The answer is a stretch of the material below, returned exactly: the line containing "- [ie](https://github.com/gammasoft/ie) - Validação", the line containing "Copyright (c) 2014", and all lines between.

**Records to process:**

··········

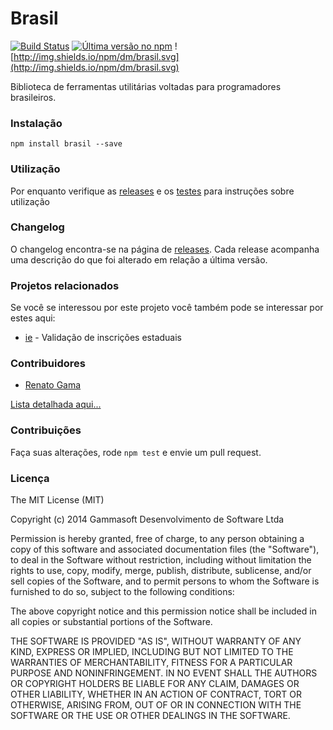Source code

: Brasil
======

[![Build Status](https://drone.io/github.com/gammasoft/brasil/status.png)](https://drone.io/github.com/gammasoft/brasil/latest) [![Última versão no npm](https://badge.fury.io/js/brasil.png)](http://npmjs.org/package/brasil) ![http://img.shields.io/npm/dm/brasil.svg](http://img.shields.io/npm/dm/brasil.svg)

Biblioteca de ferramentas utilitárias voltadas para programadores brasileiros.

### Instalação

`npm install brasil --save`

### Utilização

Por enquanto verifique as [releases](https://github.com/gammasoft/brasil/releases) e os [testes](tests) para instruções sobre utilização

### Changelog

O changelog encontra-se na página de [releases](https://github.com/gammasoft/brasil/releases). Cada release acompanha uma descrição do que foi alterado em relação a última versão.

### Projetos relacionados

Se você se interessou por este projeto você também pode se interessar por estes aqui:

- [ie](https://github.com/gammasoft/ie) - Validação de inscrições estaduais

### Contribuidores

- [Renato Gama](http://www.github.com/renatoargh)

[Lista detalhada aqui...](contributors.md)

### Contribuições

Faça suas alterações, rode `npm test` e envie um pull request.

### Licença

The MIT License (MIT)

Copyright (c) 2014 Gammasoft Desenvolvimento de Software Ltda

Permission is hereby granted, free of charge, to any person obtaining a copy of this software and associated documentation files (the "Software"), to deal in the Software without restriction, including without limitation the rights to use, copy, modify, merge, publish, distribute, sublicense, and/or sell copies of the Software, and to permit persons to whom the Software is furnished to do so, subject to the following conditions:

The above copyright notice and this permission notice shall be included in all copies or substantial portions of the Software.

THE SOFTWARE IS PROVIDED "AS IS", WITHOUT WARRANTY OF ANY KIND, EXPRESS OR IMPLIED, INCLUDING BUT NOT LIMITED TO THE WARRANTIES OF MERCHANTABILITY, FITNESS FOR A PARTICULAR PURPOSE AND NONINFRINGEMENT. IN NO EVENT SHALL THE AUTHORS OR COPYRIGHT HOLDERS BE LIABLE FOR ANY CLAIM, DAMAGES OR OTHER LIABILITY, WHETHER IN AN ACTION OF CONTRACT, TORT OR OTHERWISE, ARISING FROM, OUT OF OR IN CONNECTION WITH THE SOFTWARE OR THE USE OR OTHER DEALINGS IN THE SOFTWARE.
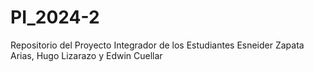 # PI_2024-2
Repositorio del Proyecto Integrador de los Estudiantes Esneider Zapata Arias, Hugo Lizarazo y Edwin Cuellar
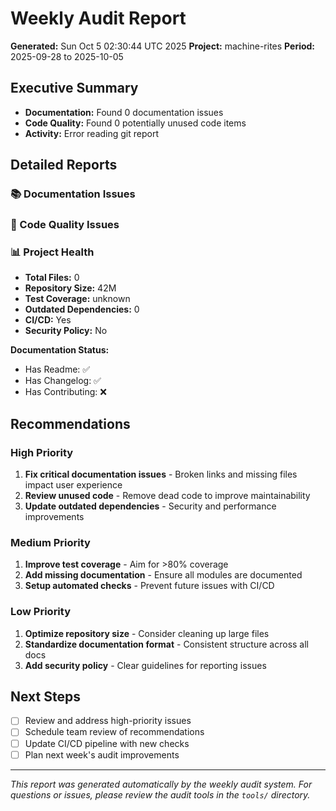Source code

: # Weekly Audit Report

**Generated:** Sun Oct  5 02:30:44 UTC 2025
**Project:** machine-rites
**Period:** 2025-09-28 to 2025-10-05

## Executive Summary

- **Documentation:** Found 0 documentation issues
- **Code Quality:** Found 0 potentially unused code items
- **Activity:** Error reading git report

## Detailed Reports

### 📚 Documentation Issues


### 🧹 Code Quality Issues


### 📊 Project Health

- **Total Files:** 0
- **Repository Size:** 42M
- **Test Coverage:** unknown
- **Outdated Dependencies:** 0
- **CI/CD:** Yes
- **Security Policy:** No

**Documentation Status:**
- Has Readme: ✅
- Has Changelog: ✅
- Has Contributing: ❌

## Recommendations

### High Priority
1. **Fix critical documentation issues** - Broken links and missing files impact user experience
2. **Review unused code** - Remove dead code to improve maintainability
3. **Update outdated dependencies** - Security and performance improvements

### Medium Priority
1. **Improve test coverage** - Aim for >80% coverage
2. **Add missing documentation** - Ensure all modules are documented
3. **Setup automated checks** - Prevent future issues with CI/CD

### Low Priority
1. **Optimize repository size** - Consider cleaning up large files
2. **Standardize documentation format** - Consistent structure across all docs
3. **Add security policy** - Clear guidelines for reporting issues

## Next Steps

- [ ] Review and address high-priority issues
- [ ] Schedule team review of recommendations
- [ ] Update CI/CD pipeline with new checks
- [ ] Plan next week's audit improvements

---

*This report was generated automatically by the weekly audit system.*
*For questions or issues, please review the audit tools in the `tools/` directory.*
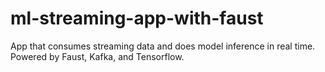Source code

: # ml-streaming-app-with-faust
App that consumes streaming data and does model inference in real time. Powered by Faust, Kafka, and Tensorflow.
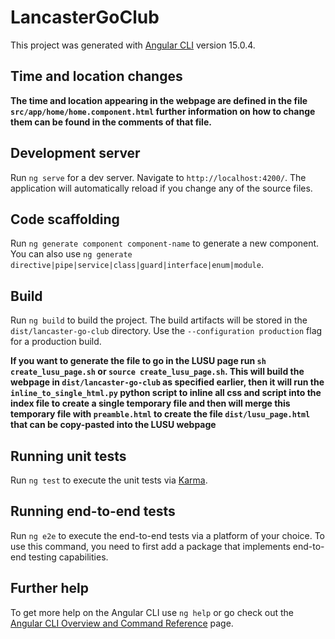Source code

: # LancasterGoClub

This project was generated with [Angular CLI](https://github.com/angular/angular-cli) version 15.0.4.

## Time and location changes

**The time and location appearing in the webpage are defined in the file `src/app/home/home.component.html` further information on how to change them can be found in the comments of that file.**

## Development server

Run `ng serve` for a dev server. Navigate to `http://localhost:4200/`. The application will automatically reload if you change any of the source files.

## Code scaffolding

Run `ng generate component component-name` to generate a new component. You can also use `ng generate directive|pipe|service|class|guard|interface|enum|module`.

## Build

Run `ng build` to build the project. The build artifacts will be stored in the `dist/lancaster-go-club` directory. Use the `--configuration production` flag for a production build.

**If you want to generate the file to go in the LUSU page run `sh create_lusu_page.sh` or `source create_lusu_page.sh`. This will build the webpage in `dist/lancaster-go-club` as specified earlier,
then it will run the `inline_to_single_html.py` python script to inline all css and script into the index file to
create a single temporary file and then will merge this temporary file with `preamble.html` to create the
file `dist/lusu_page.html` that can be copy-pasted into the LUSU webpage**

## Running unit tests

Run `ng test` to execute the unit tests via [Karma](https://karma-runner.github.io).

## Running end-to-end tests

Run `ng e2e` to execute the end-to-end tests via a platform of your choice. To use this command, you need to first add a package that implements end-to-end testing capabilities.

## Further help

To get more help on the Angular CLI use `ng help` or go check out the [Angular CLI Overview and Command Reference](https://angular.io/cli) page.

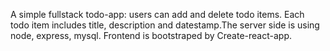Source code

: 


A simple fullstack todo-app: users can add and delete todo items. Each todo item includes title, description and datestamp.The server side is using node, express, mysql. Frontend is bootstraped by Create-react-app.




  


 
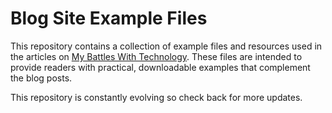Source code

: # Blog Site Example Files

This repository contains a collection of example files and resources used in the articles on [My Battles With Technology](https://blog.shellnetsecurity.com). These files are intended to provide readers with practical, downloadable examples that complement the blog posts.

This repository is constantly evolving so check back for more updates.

··········

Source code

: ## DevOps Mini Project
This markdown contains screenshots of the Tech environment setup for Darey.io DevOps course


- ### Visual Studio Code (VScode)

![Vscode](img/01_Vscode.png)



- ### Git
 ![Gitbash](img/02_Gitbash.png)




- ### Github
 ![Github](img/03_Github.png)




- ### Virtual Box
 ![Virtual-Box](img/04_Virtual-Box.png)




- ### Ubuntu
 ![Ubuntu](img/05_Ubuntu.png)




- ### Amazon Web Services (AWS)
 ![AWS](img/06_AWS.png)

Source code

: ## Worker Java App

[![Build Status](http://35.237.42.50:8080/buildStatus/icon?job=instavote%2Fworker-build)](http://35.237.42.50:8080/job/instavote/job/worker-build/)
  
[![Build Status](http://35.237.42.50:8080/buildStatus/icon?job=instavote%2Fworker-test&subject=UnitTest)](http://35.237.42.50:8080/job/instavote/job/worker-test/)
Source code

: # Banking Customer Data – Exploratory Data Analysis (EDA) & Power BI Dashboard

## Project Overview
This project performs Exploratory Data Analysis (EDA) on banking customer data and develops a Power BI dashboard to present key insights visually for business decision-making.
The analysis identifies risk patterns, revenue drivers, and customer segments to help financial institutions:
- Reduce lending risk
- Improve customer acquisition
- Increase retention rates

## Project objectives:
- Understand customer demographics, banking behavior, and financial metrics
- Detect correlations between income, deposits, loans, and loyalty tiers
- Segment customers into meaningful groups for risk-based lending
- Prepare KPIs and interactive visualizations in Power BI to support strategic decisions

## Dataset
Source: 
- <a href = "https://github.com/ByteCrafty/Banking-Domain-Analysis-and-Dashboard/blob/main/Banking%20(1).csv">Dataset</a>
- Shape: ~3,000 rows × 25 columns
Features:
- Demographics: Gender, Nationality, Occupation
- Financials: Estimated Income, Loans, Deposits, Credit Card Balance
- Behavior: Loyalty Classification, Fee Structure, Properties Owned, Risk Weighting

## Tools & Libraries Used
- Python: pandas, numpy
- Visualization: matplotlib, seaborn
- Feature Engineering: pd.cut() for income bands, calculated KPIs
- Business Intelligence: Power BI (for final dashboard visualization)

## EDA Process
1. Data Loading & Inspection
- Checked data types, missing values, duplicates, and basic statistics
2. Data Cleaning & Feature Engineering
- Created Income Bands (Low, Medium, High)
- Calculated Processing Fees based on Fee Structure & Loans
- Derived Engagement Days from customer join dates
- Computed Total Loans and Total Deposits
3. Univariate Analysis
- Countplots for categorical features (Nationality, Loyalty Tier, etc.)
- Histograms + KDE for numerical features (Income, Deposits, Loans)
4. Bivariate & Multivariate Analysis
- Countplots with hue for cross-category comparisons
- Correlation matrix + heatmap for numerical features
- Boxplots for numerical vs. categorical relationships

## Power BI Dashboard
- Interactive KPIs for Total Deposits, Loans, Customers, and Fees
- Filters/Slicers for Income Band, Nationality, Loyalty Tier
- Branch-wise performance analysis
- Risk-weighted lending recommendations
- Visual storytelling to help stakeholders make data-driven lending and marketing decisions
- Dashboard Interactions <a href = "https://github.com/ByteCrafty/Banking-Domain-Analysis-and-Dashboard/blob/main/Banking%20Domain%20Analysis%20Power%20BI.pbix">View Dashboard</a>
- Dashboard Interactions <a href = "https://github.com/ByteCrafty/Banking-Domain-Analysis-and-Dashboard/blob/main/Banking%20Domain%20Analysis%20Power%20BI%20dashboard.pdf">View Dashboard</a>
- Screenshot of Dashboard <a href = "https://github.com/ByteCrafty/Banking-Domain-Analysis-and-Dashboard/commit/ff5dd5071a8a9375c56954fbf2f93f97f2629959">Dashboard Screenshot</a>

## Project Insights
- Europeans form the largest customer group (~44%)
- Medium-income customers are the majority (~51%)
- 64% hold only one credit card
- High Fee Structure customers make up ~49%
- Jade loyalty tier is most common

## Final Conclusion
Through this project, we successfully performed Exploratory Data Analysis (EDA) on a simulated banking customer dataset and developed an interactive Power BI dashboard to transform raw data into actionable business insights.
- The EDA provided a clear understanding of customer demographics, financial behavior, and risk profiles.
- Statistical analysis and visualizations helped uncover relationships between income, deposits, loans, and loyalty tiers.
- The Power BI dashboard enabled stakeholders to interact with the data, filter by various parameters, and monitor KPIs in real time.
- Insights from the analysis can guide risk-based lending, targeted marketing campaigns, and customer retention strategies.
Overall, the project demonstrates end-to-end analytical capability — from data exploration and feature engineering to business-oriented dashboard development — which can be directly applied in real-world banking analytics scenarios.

··········

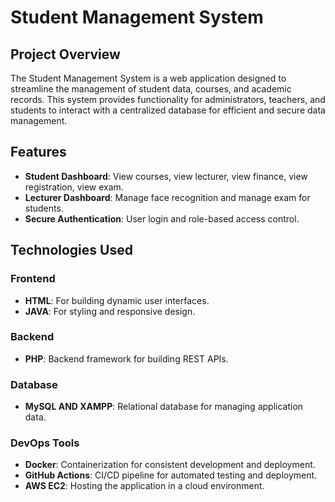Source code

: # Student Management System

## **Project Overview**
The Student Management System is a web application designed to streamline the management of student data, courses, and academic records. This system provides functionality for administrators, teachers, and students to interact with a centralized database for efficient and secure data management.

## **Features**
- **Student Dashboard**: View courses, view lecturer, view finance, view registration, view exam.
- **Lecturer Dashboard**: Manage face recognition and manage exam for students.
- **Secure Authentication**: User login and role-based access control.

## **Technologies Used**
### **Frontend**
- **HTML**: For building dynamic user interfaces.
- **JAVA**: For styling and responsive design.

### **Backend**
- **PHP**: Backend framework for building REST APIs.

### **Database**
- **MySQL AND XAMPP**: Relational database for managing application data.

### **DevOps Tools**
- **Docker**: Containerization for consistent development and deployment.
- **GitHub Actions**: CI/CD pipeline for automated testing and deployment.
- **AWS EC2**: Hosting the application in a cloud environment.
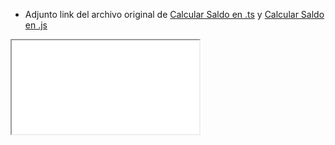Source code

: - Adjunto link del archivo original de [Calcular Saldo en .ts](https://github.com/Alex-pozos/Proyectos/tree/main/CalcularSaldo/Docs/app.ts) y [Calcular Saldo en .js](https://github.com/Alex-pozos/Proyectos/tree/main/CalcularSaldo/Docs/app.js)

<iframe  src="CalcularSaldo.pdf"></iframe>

··········

**Result below:**
- [ie](https://github.com/gammasoft/ie) - Validação de inscrições estaduais

### Contribuidores

- [Renato Gama](http://www.github.com/renatoargh)

[Lista detalhada aqui...](contributors.md)

### Contribuições

Faça suas alterações, rode `npm test` e envie um pull request.

### Licença

The MIT License (MIT)

Copyright (c) 2014 Gammasoft Desenvolvimento de Software Ltda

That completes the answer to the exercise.